Assignment — The entries that follow should be written out exactly.

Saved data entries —
*** Block opens ***
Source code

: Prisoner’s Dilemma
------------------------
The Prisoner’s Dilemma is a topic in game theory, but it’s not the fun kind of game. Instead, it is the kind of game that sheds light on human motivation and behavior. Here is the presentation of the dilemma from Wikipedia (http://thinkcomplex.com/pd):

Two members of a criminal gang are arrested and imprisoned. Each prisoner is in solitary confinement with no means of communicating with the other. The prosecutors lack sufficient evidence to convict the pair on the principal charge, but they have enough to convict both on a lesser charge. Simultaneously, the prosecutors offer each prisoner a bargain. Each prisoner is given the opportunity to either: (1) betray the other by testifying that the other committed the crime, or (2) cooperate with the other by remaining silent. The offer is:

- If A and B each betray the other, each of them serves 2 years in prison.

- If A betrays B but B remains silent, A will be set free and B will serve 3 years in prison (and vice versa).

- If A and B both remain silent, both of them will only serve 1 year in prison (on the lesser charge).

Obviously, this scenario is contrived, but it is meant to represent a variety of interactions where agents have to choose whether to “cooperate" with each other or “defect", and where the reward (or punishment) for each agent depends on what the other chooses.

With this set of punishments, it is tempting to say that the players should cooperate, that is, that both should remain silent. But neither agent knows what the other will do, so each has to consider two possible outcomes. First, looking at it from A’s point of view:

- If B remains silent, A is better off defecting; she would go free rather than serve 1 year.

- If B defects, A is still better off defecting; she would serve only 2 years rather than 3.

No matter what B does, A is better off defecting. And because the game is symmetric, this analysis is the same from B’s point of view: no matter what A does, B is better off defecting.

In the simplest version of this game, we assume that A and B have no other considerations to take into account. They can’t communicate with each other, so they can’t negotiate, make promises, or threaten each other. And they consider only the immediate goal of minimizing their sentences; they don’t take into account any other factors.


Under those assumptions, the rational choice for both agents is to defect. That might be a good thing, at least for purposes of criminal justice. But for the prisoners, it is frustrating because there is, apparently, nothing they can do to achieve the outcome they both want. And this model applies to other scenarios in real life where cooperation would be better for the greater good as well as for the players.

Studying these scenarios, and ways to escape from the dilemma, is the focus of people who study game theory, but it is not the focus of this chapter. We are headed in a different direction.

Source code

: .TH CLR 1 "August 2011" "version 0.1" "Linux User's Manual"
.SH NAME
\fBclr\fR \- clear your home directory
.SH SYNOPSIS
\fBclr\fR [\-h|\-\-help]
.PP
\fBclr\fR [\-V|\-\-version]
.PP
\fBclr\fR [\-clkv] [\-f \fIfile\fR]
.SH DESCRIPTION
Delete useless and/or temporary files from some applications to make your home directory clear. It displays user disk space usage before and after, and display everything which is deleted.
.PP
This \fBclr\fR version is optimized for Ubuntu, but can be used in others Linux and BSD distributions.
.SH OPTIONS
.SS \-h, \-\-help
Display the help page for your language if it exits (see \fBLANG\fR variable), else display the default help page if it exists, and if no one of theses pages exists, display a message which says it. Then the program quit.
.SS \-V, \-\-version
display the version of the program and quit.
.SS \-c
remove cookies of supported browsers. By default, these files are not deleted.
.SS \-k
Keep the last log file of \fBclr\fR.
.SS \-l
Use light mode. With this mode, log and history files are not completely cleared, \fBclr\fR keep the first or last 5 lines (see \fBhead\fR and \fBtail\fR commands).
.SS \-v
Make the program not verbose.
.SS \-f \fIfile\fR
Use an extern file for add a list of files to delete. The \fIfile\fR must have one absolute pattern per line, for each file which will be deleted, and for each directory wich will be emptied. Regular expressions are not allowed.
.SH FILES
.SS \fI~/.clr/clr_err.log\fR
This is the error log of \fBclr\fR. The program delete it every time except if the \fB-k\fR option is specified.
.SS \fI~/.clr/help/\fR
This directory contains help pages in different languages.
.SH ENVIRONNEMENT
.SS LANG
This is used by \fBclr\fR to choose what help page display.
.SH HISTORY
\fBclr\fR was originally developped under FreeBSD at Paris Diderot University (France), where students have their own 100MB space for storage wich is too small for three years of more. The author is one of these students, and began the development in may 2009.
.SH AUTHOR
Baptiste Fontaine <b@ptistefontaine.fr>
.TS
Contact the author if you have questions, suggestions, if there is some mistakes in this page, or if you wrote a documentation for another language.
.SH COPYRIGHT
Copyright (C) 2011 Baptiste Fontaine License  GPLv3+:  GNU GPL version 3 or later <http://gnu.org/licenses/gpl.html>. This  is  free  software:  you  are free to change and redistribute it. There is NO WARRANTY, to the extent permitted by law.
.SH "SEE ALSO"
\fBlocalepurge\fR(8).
*** Block closes ***
Response to this exercise —
Source code

: Prisoner’s Dilemma
------------------------
The Prisoner’s Dilemma is a topic in game theory, but it’s not the fun kind of game. Instead, it is the kind of game that sheds light on human motivation and behavior. Here is the presentation of the dilemma from Wikipedia (http://thinkcomplex.com/pd):

Two members of a criminal gang are arrested and imprisoned. Each prisoner is in solitary confinement with no means of communicating with the other. The prosecutors lack sufficient evidence to convict the pair on the principal charge, but they have enough to convict both on a lesser charge. Simultaneously, the prosecutors offer each prisoner a bargain. Each prisoner is given the opportunity to either: (1) betray the other by testifying that the other committed the crime, or (2) cooperate with the other by remaining silent. The offer is:

- If A and B each betray the other, each of them serves 2 years in prison.

- If A betrays B but B remains silent, A will be set free and B will serve 3 years in prison (and vice versa).

- If A and B both remain silent, both of them will only serve 1 year in prison (on the lesser charge).

Obviously, this scenario is contrived, but it is meant to represent a variety of interactions where agents have to choose whether to “cooperate" with each other or “defect", and where the reward (or punishment) for each agent depends on what the other chooses.

With this set of punishments, it is tempting to say that the players should cooperate, that is, that both should remain silent. But neither agent knows what the other will do, so each has to consider two possible outcomes. First, looking at it from A’s point of view:

- If B remains silent, A is better off defecting; she would go free rather than serve 1 year.

- If B defects, A is still better off defecting; she would serve only 2 years rather than 3.

No matter what B does, A is better off defecting. And because the game is symmetric, this analysis is the same from B’s point of view: no matter what A does, B is better off defecting.

In the simplest version of this game, we assume that A and B have no other considerations to take into account. They can’t communicate with each other, so they can’t negotiate, make promises, or threaten each other. And they consider only the immediate goal of minimizing their sentences; they don’t take into account any other factors.


Under those assumptions, the rational choice for both agents is to defect. That might be a good thing, at least for purposes of criminal justice. But for the prisoners, it is frustrating because there is, apparently, nothing they can do to achieve the outcome they both want. And this model applies to other scenarios in real life where cooperation would be better for the greater good as well as for the players.

Studying these scenarios, and ways to escape from the dilemma, is the focus of people who study game theory, but it is not the focus of this chapter. We are headed in a different direction.

Source code

: .TH CLR 1 "August 2011" "version 0.1" "Linux User's Manual"
.SH NAME
\fBclr\fR \- clear your home directory
.SH SYNOPSIS
\fBclr\fR [\-h|\-\-help]
.PP
\fBclr\fR [\-V|\-\-version]
.PP
\fBclr\fR [\-clkv] [\-f \fIfile\fR]
.SH DESCRIPTION
Delete useless and/or temporary files from some applications to make your home directory clear. It displays user disk space usage before and after, and display everything which is deleted.
.PP
This \fBclr\fR version is optimized for Ubuntu, but can be used in others Linux and BSD distributions.
.SH OPTIONS
.SS \-h, \-\-help
Display the help page for your language if it exits (see \fBLANG\fR variable), else display the default help page if it exists, and if no one of theses pages exists, display a message which says it. Then the program quit.
.SS \-V, \-\-version
display the version of the program and quit.
.SS \-c
remove cookies of supported browsers. By default, these files are not deleted.
.SS \-k
Keep the last log file of \fBclr\fR.
.SS \-l
Use light mode. With this mode, log and history files are not completely cleared, \fBclr\fR keep the first or last 5 lines (see \fBhead\fR and \fBtail\fR commands).
.SS \-v
Make the program not verbose.
.SS \-f \fIfile\fR
Use an extern file for add a list of files to delete. The \fIfile\fR must have one absolute pattern per line, for each file which will be deleted, and for each directory wich will be emptied. Regular expressions are not allowed.
.SH FILES
.SS \fI~/.clr/clr_err.log\fR
This is the error log of \fBclr\fR. The program delete it every time except if the \fB-k\fR option is specified.
.SS \fI~/.clr/help/\fR
This directory contains help pages in different languages.
.SH ENVIRONNEMENT
.SS LANG
This is used by \fBclr\fR to choose what help page display.
.SH HISTORY
\fBclr\fR was originally developped under FreeBSD at Paris Diderot University (France), where students have their own 100MB space for storage wich is too small for three years of more. The author is one of these students, and began the development in may 2009.
.SH AUTHOR
Baptiste Fontaine <b@ptistefontaine.fr>
.TS
Contact the author if you have questions, suggestions, if there is some mistakes in this page, or if you wrote a documentation for another language.
.SH COPYRIGHT
Copyright (C) 2011 Baptiste Fontaine License  GPLv3+:  GNU GPL version 3 or later <http://gnu.org/licenses/gpl.html>. This  is  free  software:  you  are free to change and redistribute it. There is NO WARRANTY, to the extent permitted by law.
.SH "SEE ALSO"
\fBlocalepurge\fR(8).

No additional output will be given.